Weak vs Strong Extrema in The Calculus of Variations
In the Calculus of Variations, extrema are put into classes “strong” and “weak”. I was a little confused when I first read about these. When I saw this question on Mathematics Exchange, I figured there may be others who could benefit from the simple picture I keep in my mind’s eye for understanding why these extrema are named thus.
First a few definitions are in order. By a linear space, $V$ over a field of scalars, $F$ we mean one that possesses the following attributes. For any $f,g, h \in V$ and $\alpha, \beta \in F$,
- $f+g = g+f$
- $(f+g)+h = f + (g+h)$
- There exists and element $0 \in F$ such that $f + 0 = f$ for any $f \in V$.
- For any $f \in V$ there exists $-f \in V$ and $f + (-f) = 0$
- $1\cdot f = f$
- $\alpha(\beta f) = (\alpha \beta) f$
- $(\alpha + \beta)f = \alpha f + \beta f$
- $\alpha(f+g) = \alpha f + \alpha g$
We refer to a function, $|\cdot| : V \to \mathbb{R}$ as a norm on $V$ if it satisfies the following criteria:
- $|f| \ge 0$ and $|f| = 0 \iff f =0$
- $|\alpha f| = |\alpha | |f|$
- $|f+g| \le |f| + |g| $
We call the space a normed linear space if, $V$ is a linear space that is also equipped with a norm.
Now we define a few normed linear spaces of functions that will be the main point of this post.
The function space $\mathscr{C}(a,b)$ consists of those functions, $y(x)$ that are continuous on the closed interval $[a,b]$. The norm of $\mathscr{C}(a,b)$, denoted $|\cdot|_0$ is defined as
\[\|y(x)\|_0 = \max_{a \le x \le b}\|y(x)\|\]By $\mathscr{D}_1(a,b)$, we mean those functions $y(x)$ that are continuous, and have continuous first derivative. The norm of $\mathscr{D}_1$ is
\[\|y(x)\|_1 = \max_{a \le x \le b}\|y(x)\| + \max_{a \le x \le b}\|y'(x)\|\]It is clear that if a function, $y$ belongs to $\mathscr{D}_1$ then $y \in \mathscr{C}$. This is because, for the function to have a derivative at all points in the interval it must also be continuous on $[a,b]$.

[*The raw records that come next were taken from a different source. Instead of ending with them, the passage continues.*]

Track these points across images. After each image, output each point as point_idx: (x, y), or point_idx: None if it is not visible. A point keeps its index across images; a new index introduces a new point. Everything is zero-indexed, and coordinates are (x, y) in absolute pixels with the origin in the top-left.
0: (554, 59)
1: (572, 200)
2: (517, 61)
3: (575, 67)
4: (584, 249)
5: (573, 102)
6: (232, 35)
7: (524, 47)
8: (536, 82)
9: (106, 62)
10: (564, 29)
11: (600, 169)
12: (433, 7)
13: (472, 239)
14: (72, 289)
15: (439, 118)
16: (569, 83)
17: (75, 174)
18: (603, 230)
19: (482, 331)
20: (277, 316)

With these, and the definition of a functional we are ready to state the last two definitions and hit the main point of this post. For these definitions, we consider functions that are defined on the interval $I=[a,b]$.
A functional, $J[y]$ is said to have a weak extremum for $y=\hat{y}$ if there exists $\epsilon \gt 0$ such that $J[y] - J[\hat{y}]$ has the same sign for all $y$ in the set $\{ y : |y(x) - \hat{y}(x)|_1 \lt \epsilon; x \in I \} $ where $|\cdot |_1$ is the norm in $\mathscr{D}_1$.

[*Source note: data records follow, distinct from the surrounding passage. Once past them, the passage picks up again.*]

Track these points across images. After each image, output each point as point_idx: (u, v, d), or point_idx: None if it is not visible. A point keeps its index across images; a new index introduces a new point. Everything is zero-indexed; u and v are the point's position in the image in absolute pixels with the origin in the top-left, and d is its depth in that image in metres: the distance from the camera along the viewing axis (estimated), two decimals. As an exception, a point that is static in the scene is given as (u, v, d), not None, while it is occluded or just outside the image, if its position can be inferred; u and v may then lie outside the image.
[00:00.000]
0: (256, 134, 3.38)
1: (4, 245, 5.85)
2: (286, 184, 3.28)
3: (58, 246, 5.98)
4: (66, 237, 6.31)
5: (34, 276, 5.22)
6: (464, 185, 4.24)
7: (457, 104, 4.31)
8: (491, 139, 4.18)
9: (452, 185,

We say that a functional, $J[y]$ has a strong extremum for $y=\hat{y}$ if there exists $\epsilon \gt 0$ such that $J[y] - J[\hat{y}]$ has the same sign for all $y$ in the set $\{ y : |y(x) - \hat{y}(x)|_0 \lt \epsilon; x \in I \}$ where $| \cdot |_0$ is the norm in $\mathscr{C}$.
The confusion for me came in with the naming convention. Why is the one called weak and the other strong? Furthermore, why is my book stating it is so obvious that a strong extremum is automatically a weak extremum? My confusion arose from the fact that if $y \in \mathscr{D}_1 \implies y \in \mathscr{C}$, so I incorrectly reasoned that since a weak extremum is related to the norm in $\mathscr{D}_1$ and a strong extremum to that in $\mathscr{C}$ that the naming convention (and thus the implication) should be the other way.

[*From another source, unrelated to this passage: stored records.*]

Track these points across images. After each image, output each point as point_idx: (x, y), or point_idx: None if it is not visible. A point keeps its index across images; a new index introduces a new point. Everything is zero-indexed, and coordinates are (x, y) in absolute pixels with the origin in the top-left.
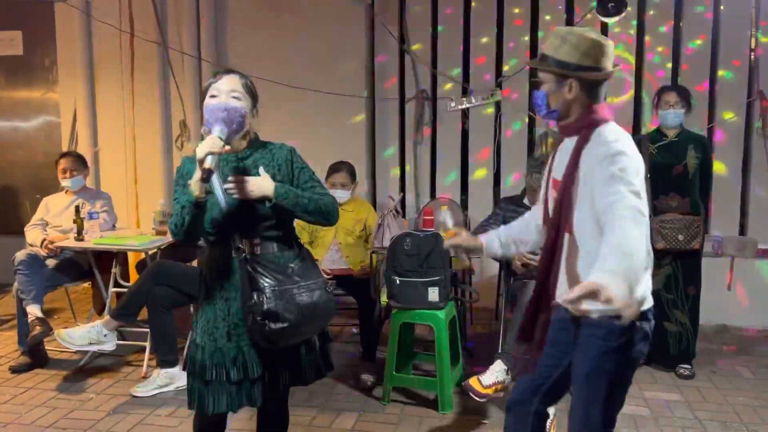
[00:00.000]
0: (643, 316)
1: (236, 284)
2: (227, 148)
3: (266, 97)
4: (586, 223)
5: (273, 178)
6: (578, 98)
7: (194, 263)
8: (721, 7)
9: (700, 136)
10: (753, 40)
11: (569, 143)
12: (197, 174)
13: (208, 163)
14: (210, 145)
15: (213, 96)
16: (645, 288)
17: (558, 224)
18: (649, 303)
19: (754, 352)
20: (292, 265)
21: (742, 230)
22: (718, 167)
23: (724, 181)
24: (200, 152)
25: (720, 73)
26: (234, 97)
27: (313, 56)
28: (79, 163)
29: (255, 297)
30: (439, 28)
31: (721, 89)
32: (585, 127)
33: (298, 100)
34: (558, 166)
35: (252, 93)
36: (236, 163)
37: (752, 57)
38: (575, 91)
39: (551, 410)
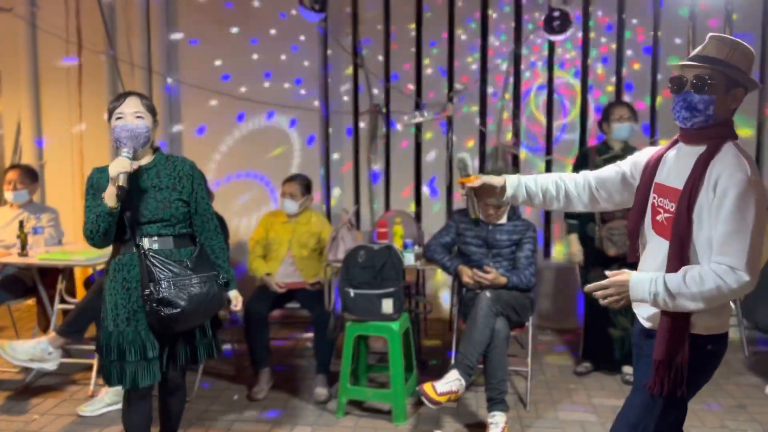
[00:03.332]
0: (716, 338)
1: (137, 276)
2: (135, 165)
3: (218, 109)
4: (699, 234)
5: (173, 188)
6: (733, 109)
7: None
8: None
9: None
10: None
11: (688, 150)
12: (111, 189)
13: (121, 180)
14: (121, 165)
15: (119, 118)
16: (727, 311)
17: (682, 234)
18: (727, 327)
19: None
20: (186, 260)
21: None
22: None
23: None
24: (113, 172)
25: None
26: (138, 117)
27: (265, 69)
28: (28, 177)
29: (151, 287)
30: (392, 42)
31: (661, 105)
32: (717, 137)
33: (251, 113)
34: (672, 173)
35: (152, 110)
36: (140, 173)
37: None
38: (739, 101)
39: (503, 417)
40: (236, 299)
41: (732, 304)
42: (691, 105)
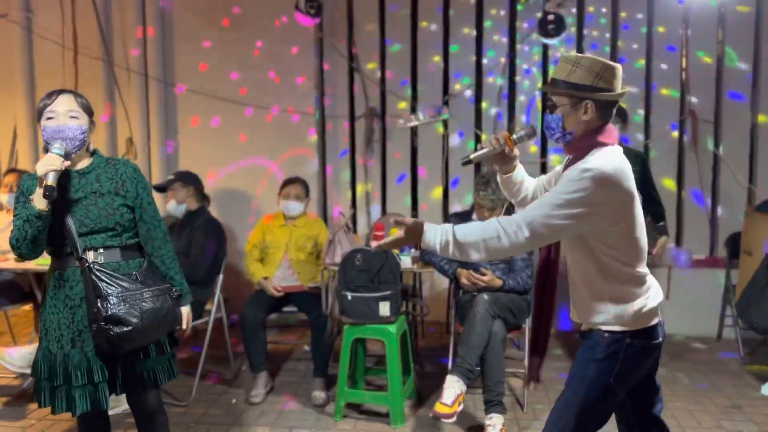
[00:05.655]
0: (639, 333)
1: (80, 293)
2: (67, 163)
3: (214, 114)
4: (574, 240)
5: (116, 192)
6: (593, 119)
7: None
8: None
9: (638, 152)
10: (684, 60)
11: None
12: (40, 190)
13: (50, 179)
14: (49, 162)
15: (50, 118)
16: (644, 305)
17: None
18: (650, 321)
19: (691, 358)
20: (136, 273)
21: (678, 241)
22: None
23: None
24: (41, 170)
25: (663, 91)
26: (72, 117)
27: (261, 74)
28: None
29: (99, 304)
30: (388, 46)
31: (655, 108)
32: (585, 147)
33: (246, 117)
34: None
35: (88, 110)
36: (78, 178)
37: (684, 77)
38: (591, 112)
39: (501, 419)
40: (187, 317)
41: (650, 302)
42: (547, 124)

The error in this line of reasoning was corrected for me by a simple picture:
As we stated earlier, if a function is in $\mathscr{D}_1$ it is automatically in $\mathscr{C}$. So $\mathscr{C}$ is the “bigger” class of functions. Thus, if $\hat{y}$ is a relative maximum of the functional, $J$ within the bigger class of functions (a strong extremum), it will automatically be a maximum within the class of functions that is contained within it (namely, $\mathscr{D}_1$), i.e. a weak extremum. However, if it is just a maximum within the smaller circle, that does not mean there isn’t a function that may achieve a more extreme value of $J$ within the larger class of functions.